*** EXTRACTED INFORMATION ***

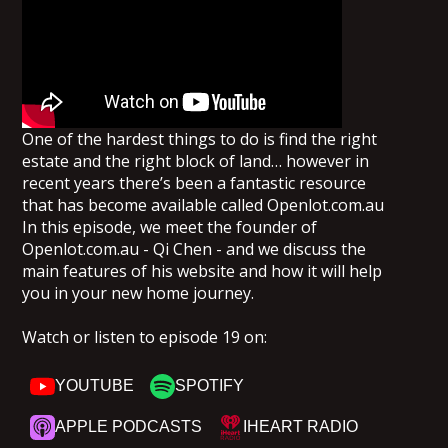
One of the hardest things to do is find the right
estate and the right block of land… however in
recent years there’s been a fantastic resource
that has become available called Openlot.com.au
In this episode, we meet the founder of
Openlot.com.au - Qi Chen - and we discuss the
main features of his website and how it will help
you in your new home journey.
Watch or listen to episode 19 on:
YOUTUBE
SPOTIFY
APPLE PODCASTS
IHEART RADIO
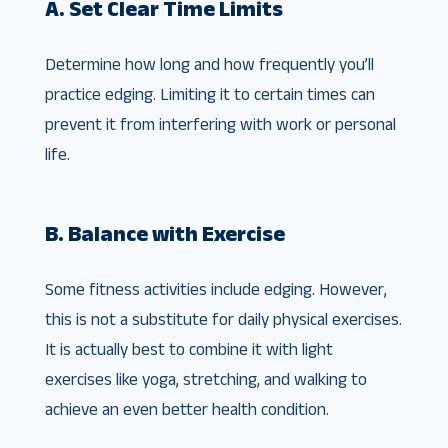
A. Set Clear Time Limits
Determine how long and how frequently you’ll
practice edging. Limiting it to certain times can
prevent it from interfering with work or personal
life.
B. Balance with Exercise
Some fitness activities include edging. However,
this is not a substitute for daily physical exercises.
It is actually best to combine it with light
exercises like yoga, stretching, and walking to
achieve an even better health condition.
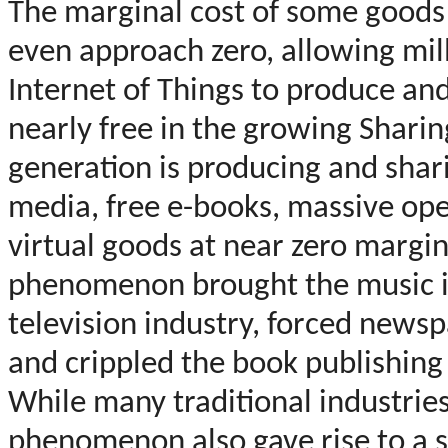
The marginal cost of some goods a
even approach zero, allowing mil
Internet of Things to produce an
nearly free in the growing Sharin
generation is producing and shari
media, free e-books, massive ope
virtual goods at near zero margin
phenomenon brought the music in
television industry, forced news
and crippled the book publishing
While many traditional industries
phenomenon also gave rise to a 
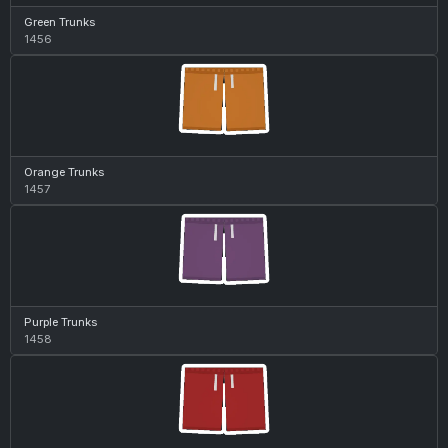
Green Trunks
1456
Orange Trunks
1457
Purple Trunks
1458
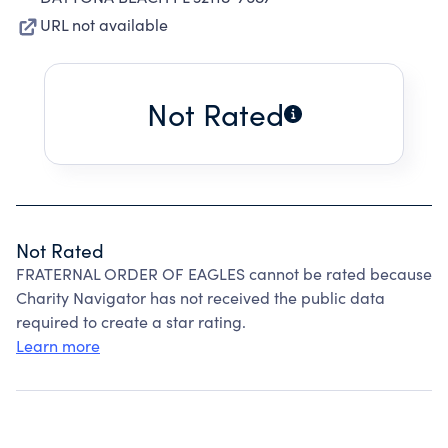
URL not available
Not Rated
Not Rated
FRATERNAL ORDER OF EAGLES cannot be rated because
Charity Navigator has not received the public data
required to create a star rating.
Learn more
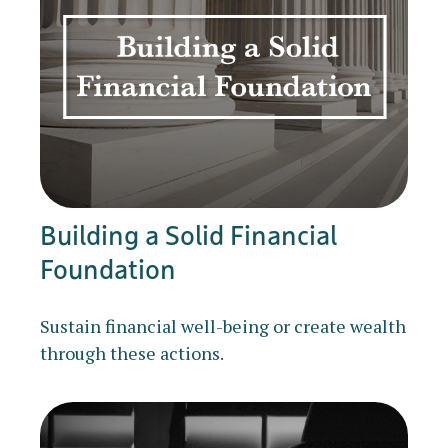
Building a Solid Financial
Foundation
Sustain financial well-being or create wealth
through these actions.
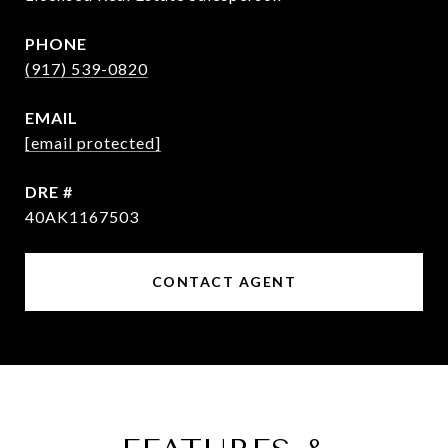
PHONE
(917) 539-0820
EMAIL
[email protected]
DRE #
40AK1167503
CONTACT AGENT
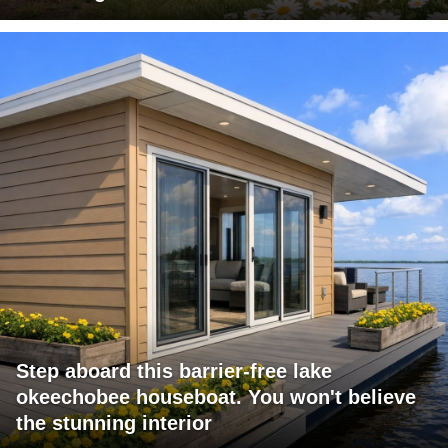
Step aboard this barrier-free lake
okeechobee houseboat. You won't believe
the stunning interior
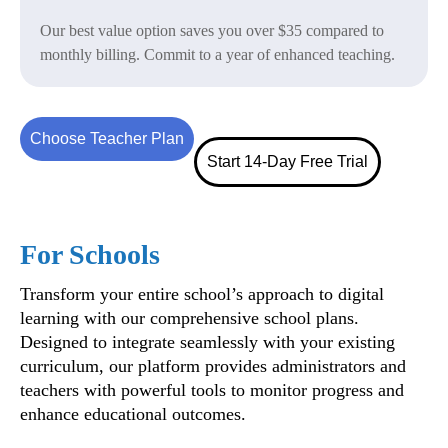
Our best value option saves you over $35 compared to
monthly billing. Commit to a year of enhanced teaching.
Choose Teacher Plan
Start 14-Day Free Trial
For Schools
Transform your entire school’s approach to digital
learning with our comprehensive school plans.
Designed to integrate seamlessly with your existing
curriculum, our platform provides administrators and
teachers with powerful tools to monitor progress and
enhance educational outcomes.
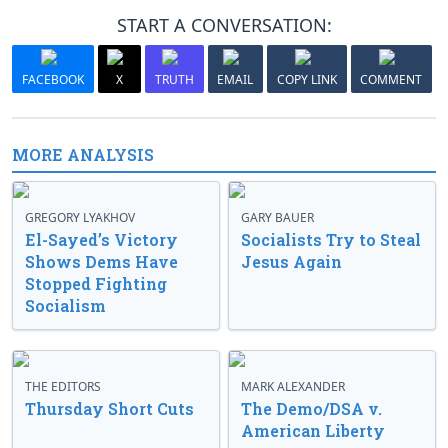
START A CONVERSATION:
FACEBOOK
X
TRUTH
EMAIL
COPY LINK
COMMENT
MORE ANALYSIS
GREGORY LYAKHOV
GARY BAUER
El-Sayed’s Victory
Socialists Try to Steal
Shows Dems Have
Jesus Again
Stopped Fighting
Socialism
THE EDITORS
MARK ALEXANDER
Thursday Short Cuts
The Demo/DSA v.
American Liberty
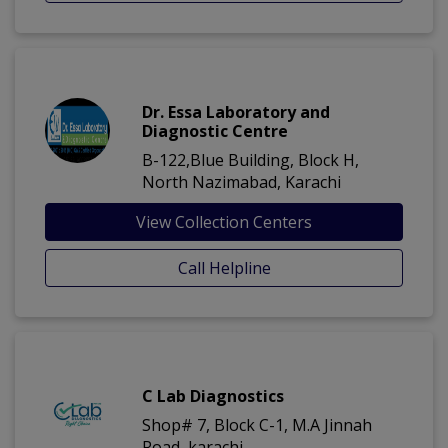
Dr. Essa Laboratory and
Diagnostic Centre
B-122,Blue Building, Block H,
North Nazimabad, Karachi
View Collection Centers
Call Helpline
C Lab Diagnostics
Shop# 7, Block C-1, M.A Jinnah
Road, karachi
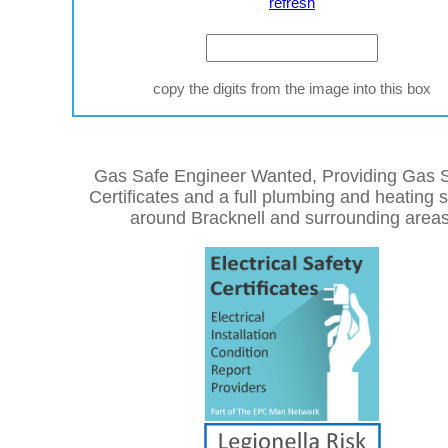
refresh
copy the digits from the image into this box
Gas Safe Engineer Wanted, Providing Gas S
Certificates and a full plumbing and heating 
around Bracknell and surrounding areas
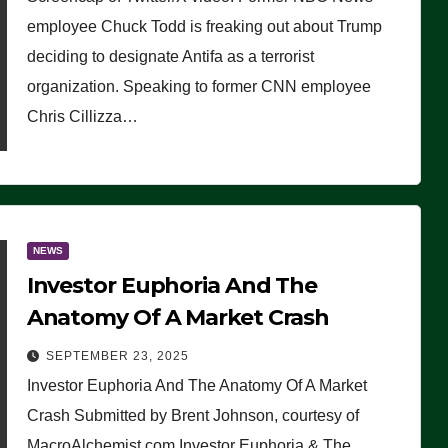
(VIDEO)
employee Chuck Todd is freaking out about Trump
deciding to designate Antifa as a terrorist
organization. Speaking to former CNN employee
Chris Cillizza…
NEWS
Investor Euphoria And The
Anatomy Of A Market Crash
SEPTEMBER 23, 2025
Investor Euphoria And The Anatomy Of A Market
Crash Submitted by Brent Johnson, courtesy of
MacroAlchemist.com Investor Euphoria & The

*** End of EXTRACTED INFORMATION ***

WHAT THE TASK ASKS. All entries must come back exactly as written, though without their pictures.

ANSWER.
One of the hardest things to do is find the right
estate and the right block of land… however in
recent years there’s been a fantastic resource
that has become available called Openlot.com.au
In this episode, we meet the founder of
Openlot.com.au - Qi Chen - and we discuss the
main features of his website and how it will help
you in your new home journey.
Watch or listen to episode 19 on:
YOUTUBE
SPOTIFY
APPLE PODCASTS
IHEART RADIO
A. Set Clear Time Limits
Determine how long and how frequently you’ll
practice edging. Limiting it to certain times can
prevent it from interfering with work or personal
life.
B. Balance with Exercise
Some fitness activities include edging. However,
this is not a substitute for daily physical exercises.
It is actually best to combine it with light
exercises like yoga, stretching, and walking to
achieve an even better health condition.
The marginal cost of some goods a
even approach zero, allowing mil
Internet of Things to produce an
nearly free in the growing Sharin
generation is producing and shari
media, free e-books, massive ope
virtual goods at near zero margin
phenomenon brought the music in
television industry, forced news
and crippled the book publishing
While many traditional industries
phenomenon also gave rise to a 
Green Trunks
1456
Orange Trunks
1457
Purple Trunks
1458
URL not available
Not Rated
Not Rated
FRATERNAL ORDER OF EAGLES cannot be rated because
Charity Navigator has not received the public data
required to create a star rating.
Learn more
Building a Solid Financial
Foundation
Sustain financial well-being or create wealth
through these actions.
PHONE
(917) 539-0820
EMAIL
[email protected]
DRE #
40AK1167503
CONTACT AGENT
Step aboard this barrier-free lake
okeechobee houseboat. You won't believe
the stunning interior
Our best value option saves you over $35 compared to
monthly billing. Commit to a year of enhanced teaching.
Choose Teacher Plan
Start 14-Day Free Trial
For Schools
Transform your entire school’s approach to digital
learning with our comprehensive school plans.
Designed to integrate seamlessly with your existing
curriculum, our platform provides administrators and
teachers with powerful tools to monitor progress and
enhance educational outcomes.
START A CONVERSATION:
FACEBOOK
X
TRUTH
EMAIL
COPY LINK
COMMENT
MORE ANALYSIS
GREGORY LYAKHOV
GARY BAUER
El-Sayed’s Victory
Socialists Try to Steal
Shows Dems Have
Jesus Again
Stopped Fighting
Socialism
THE EDITORS
MARK ALEXANDER
Thursday Short Cuts
The Demo/DSA v.
American Liberty
Dr. Essa Laboratory and
Diagnostic Centre
B-122,Blue Building, Block H,
North Nazimabad, Karachi
View Collection Centers
Call Helpline
C Lab Diagnostics
Shop# 7, Block C-1, M.A Jinnah
Road, karachi
refresh
copy the digits from the image into this box
Gas Safe Engineer Wanted, Providing Gas S
Certificates and a full plumbing and heating 
around Bracknell and surrounding areas
(VIDEO)
employee Chuck Todd is freaking out about Trump
deciding to designate Antifa as a terrorist
organization. Speaking to former CNN employee
Chris Cillizza…
NEWS
Investor Euphoria And The
Anatomy Of A Market Crash
SEPTEMBER 23, 2025
Investor Euphoria And The Anatomy Of A Market
Crash Submitted by Brent Johnson, courtesy of
MacroAlchemist.com Investor Euphoria & The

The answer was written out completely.